_WORK TASK_
Only the lines holding "unvaccinated" are wanted. Copy every one from the records below.

Content starts

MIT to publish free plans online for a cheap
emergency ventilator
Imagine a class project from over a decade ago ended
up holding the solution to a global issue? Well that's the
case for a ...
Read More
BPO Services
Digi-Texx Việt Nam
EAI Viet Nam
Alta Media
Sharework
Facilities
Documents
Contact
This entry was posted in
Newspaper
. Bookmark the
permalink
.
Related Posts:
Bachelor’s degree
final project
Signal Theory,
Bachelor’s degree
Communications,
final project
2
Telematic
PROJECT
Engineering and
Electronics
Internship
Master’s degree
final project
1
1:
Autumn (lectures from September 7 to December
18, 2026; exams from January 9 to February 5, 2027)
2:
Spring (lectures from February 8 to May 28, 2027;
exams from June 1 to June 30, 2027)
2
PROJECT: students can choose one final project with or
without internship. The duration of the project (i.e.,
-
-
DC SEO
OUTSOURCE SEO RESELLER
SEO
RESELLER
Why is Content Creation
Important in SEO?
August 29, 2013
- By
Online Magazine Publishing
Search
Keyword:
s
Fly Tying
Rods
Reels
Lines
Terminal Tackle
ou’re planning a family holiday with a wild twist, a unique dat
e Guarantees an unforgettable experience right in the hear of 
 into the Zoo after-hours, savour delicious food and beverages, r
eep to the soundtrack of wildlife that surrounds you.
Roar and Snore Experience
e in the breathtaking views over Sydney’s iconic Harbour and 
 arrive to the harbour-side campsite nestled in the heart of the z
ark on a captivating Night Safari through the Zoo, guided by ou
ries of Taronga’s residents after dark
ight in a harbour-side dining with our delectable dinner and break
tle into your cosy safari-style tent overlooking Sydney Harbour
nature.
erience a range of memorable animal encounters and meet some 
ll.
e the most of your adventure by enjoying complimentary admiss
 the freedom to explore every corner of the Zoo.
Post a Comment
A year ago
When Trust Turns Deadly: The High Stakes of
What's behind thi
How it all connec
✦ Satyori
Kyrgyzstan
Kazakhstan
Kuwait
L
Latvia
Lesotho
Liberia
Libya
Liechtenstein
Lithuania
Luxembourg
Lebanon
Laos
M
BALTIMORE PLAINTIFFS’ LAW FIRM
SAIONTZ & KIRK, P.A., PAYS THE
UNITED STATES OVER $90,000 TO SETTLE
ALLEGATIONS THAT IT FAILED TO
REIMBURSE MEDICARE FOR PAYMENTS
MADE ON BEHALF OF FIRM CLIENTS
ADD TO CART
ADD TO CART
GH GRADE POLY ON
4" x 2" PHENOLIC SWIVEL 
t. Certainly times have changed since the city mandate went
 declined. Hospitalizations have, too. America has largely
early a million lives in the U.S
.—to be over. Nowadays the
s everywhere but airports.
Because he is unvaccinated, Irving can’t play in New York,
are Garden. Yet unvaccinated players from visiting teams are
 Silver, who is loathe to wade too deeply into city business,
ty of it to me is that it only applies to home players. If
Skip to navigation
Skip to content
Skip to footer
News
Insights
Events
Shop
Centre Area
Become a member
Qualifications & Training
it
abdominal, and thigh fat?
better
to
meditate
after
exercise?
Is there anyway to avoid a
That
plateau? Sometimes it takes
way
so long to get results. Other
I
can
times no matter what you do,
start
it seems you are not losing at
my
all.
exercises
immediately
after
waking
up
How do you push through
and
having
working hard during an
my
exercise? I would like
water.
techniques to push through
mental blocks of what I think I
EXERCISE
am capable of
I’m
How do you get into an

Content ends

_COMPLETED TASK_
Because he is unvaccinated, Irving can’t play in New York,
are Garden. Yet unvaccinated players from visiting teams are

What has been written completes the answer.